- North American cover art
- Developer: Enlight Software
- Publisher: Enlight Software
- Designer: Trevor Chan
- Programmers: Eddy Chan Gilbert Luis
- Artist: Anthony Ferrandiz
- Platform: Microsoft Windows
- Release: NA: March 2003; EU: 2003;
- Genre: Business simulation
- Mode: Single-player

= Restaurant Empire =

2003 video game

Restaurant Empire (奇迹餐厅 (奇蹟餐廳, Qí Jì Cān Tīng)) is a 2003 business simulation video game created by Trevor Chan. Developed and published by Enlight Software for Microsoft Windows, the player owns, designs, and operates a restaurant.

==Gameplay==

The player assumes the role of Armand LeBoeuf, a young chef who has recently taken over his uncle's restaurant. As the new owner, the player makes decisions on the kind of cuisine the restaurant serves (American, French, or Italian), what specific dishes go on the menu, and the staffing from the chef on down to the waiters, among other things. The ultimate goal of the game is to keep guests happy and make money at the same time.
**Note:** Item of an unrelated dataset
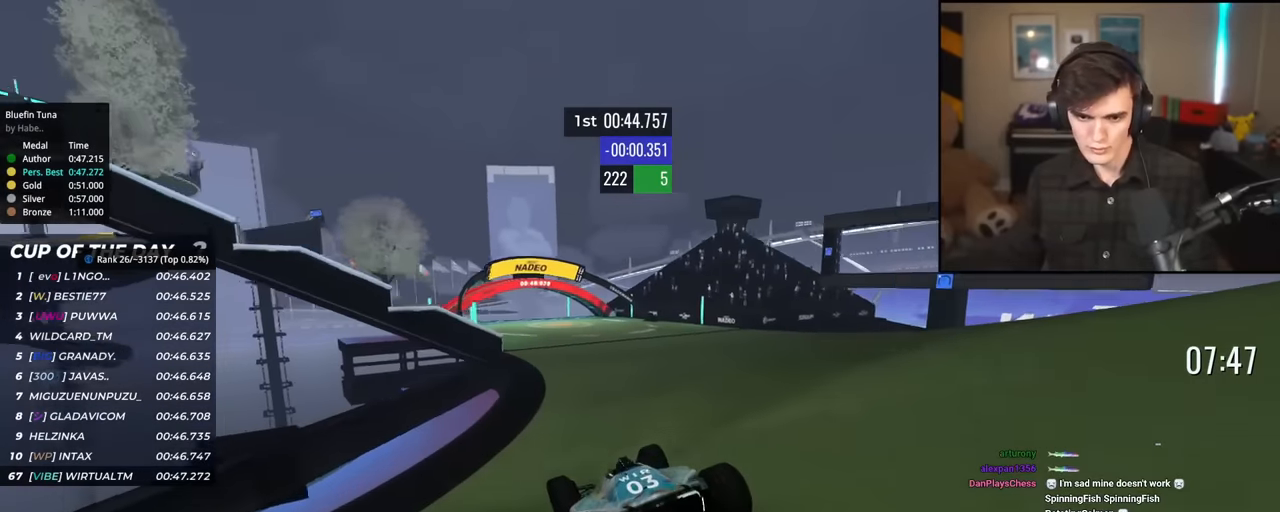
{"keys": ["up"], "events": [[66, "left", "down"], [183, "left", "up"], [317, "left", "down"], [417, "left", "up"]]}
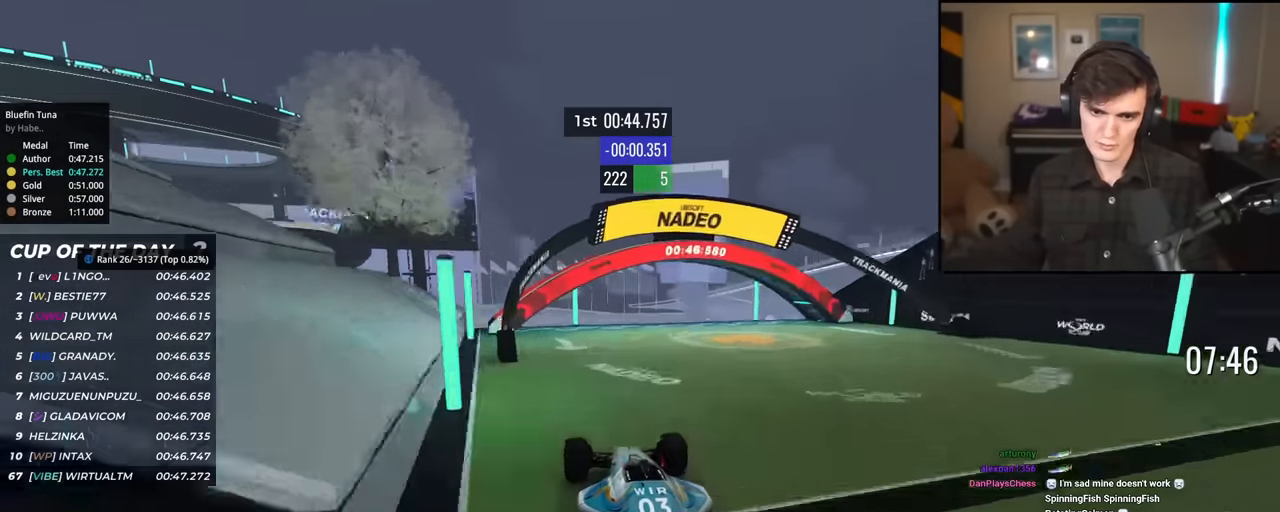
{"keys": ["left", "up"], "events": [[50, "left", "down"], [150, "left", "up"], [234, "left", "down"], [284, "left", "up"], [384, "left", "down"]]}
The main gameplay mode features some story details and periodic minigames to flesh out the simulation. There is also a sandbox mode, which is basically freeform. Sandbox play removes many of the limitations the player faces in the main story mode, but there are no challenges either.

==Plot==

In the game, a global culinary conglomerate, Omnifood, controls over 60% of the world's restaurants and is rapidly growing. The player must compete against Omnifood.

The player takes the role of Armand LeBeouf, a recent graduate from a French culinary school given the opportunity by his uncle to run his own restaurant. Later, the player is given the opportunity to attract investment capital and open more restaurants.

==Reception==

The game received "generally favorable reviews" according to the review aggregation website Metacritic. It was criticized for its poor soundtrack, blurry textures, and blocky character models, but praised for overall good gameplay.

Aggregate score
| Aggregator | Score |
|---|---|
| Metacritic | 76/100 |

Review scores
| Publication | Score |
|---|---|
| Computer Games Magazine | 4/5 |
| Computer Gaming World | 3/5 |
| Game Informer | 6.75/10 |
| GameSpot | 7.7/10 |
| GameSpy | 2/5 |
| IGN | 7.8/10 |
| PC Gamer (US) | 79% |

==Sequel==

Enlight produced a sequel, Restaurant Empire II. Game publisher Paradox Interactive signed an agreement with Enlight to bring the game to stores in North America. The game's release was delayed over six times; it was finally released on May 26, 2009.

The new game has several new features, including the addition of German cuisine, as well as the city of Munich, as a location for the player to expand their restaurant chain.